In 1936, Dodo emigrated to London, where she married Gerhard Adler after having been divorced from Bürgner. Her divorce from Adler followed in 1938 and Dodo and Hans Bürgner remarried in 1945. In her exile, Dodo illustrated children's books, designed greeting cards for Raphael Tuck & Sons and worked for Paris House London. Post war, she drew still lives, landscapes and nude studies. In addition, she completed a range of tapestries according to her own design.

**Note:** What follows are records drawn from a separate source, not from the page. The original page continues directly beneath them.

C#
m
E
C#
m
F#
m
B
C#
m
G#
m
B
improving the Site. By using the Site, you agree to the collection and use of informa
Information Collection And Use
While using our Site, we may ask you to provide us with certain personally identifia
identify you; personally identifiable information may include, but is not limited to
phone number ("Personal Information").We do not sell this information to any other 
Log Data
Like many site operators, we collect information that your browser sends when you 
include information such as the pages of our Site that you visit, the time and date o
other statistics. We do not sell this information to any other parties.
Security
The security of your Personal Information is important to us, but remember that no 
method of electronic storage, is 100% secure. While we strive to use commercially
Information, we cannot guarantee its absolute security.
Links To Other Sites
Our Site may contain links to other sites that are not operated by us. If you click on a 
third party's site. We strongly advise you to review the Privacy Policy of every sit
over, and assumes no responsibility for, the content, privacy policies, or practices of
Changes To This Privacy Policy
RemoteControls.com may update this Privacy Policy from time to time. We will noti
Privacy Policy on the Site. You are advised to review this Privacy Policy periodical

Dodo's work had almost faded into obscurity; its art historic significance was discovered in the autumn of 2009 by Renate Krümmer, art collector and art dealer. In co-operation with Dodo's estate and Krümmer, Adelheid Rasche from the National Museums of Berlin, curated the first monographic exhibition Dodo (1907-1998) - A Life in Pictures.

== Book illustrations ==

- Max Samter: Die Versuchung. Eine Erzählung. Textzeichnungen von Dodo Bürgner. Vortrupp-Verlag, Berlin 1934.
- Frieda Mehler: Feiertags-Märchen. Zeichnungen von Dodo Bürgner. Levy, Berlin 1935.
- Gertrude M. Salinger: Keep-Fit Singing Games. Illustrated by Dodo Adler. Evans Brothers, London 1938.
- Joan Haslip: Fairy Tales from the Balkans. Pictures by Dodo Adler. Collins, London & Glasgow 1943.
- Gladys Malvern: The Dancing Star. Illustrated by Dodo Adler. Collins, London 1944.
- Gertrude M. Salinger: Good Fun Singing Games. Illustrated by Dodo Adler. Ed. J. Burrow & Co., London 1947.

== Exhibitions ==

The first exhibition of Dodo's works took place 1 March 2012 to 28 May 2012 in the Staatliche Museen zu Berlin / Kulturforum.

Her works were shown 22 June 2012 to 9 September 2012 in London in the exhibition The Inspiration of Decadence. Dodo Rediscovered: Berlin to London 1907-1998 at the Ben Uri Gallery, The London Jewish Museum of Art.

== Literature ==

- Renate Krümmer (Ed.): Dodo: Life and Work 1907–1998, Hatje Cantz, Ostfildern 2012. ISBN 978-3-7757-3275-8.